Credit Limits Cut for About a Third of Consumers
Credit card companies slashed limits for an estimated 58 million card holders in the 12 months ended in April, even though a high percentage had good credit scores when their limits were cut.
The widespread cuts hurt about a third of consumers, but most people did not see a big impact on the credit scores, according to a study by FICO, the company that produces the most widely known credit scores. The limited effect may be because lenders often cut limits on cards that were unused or lightly used.
The statistics in some ways verify complaints from consumers that they were targeted despite doing nothing wrong, but also show that the cuts seem to have little negative effect for the majority of people.
FICO, formerly called Fair Isaac Corp., separated the cuts into two waves as it examined data provided by credit reporting agency Equifax.
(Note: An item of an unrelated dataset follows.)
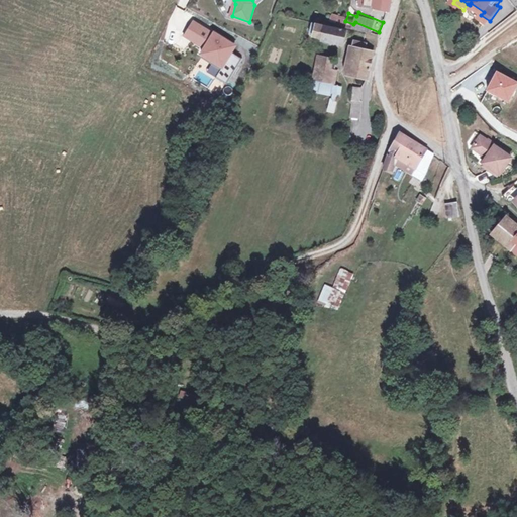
[(344,38),(346,26),(314,21),(311,35),(316,36),(316,32),(344,38)]
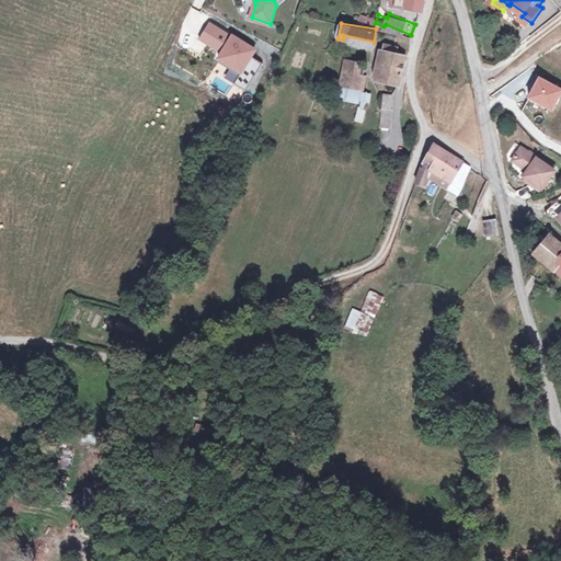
[(222,55),(219,61),(241,75),(236,83),(248,91),(263,66),(245,55),(248,53),(238,47),(239,45),(210,29),(203,41),(201,38),(199,41),(222,55)]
About 25 million card holders saw their limits cut between April 2008 and October 2008. Limit cuts jumped 32 percent in the following six months, as the economy faltered and banks looked for ways to cut risk.
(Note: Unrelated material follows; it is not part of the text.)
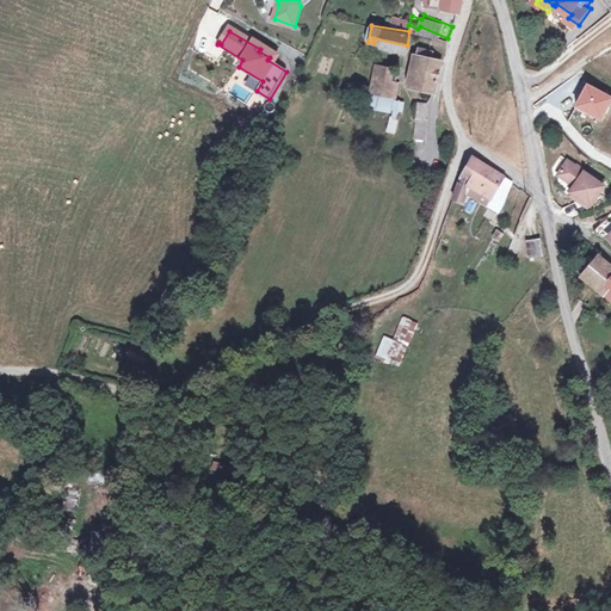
[(436,84),(443,56),(434,54),(436,48),(425,44),(419,63),(417,73),(415,78),(436,84)]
About one-third of the group FICO took a close look at, or 8.5 million people, saw their credit scores drop after their limits were cut, typically less than 20 points, FICO said.
The cuts had “negligible impact” on the scores of about 3.5 million people, and 12 million consumers saw score increases.
Credit scores are used by banks and other lenders as part of their formulas for determining if a borrower is a good risk. Higher scores are usually considered to indicate lower risk. That translates into consumers with higher scores typically being able to get lower interest loans and credit cards, making it cost less for them to borrow money.
The new rules at first require banks to notify consumers if they are changing credit limits, interest rates or other significant parts of a credit agreement 45 days before the changes take place. They must also give customers the chance to close accounts if they don’t want to accept interest rate hikes, and pay off balances at the lower rates.
Banks must also now give customers 21 days to make payments after statements go out, up from the prior 14.
In February, broader regulations will kick in, covering issues ranging from how payments are applied to how card companies can market cards to college students.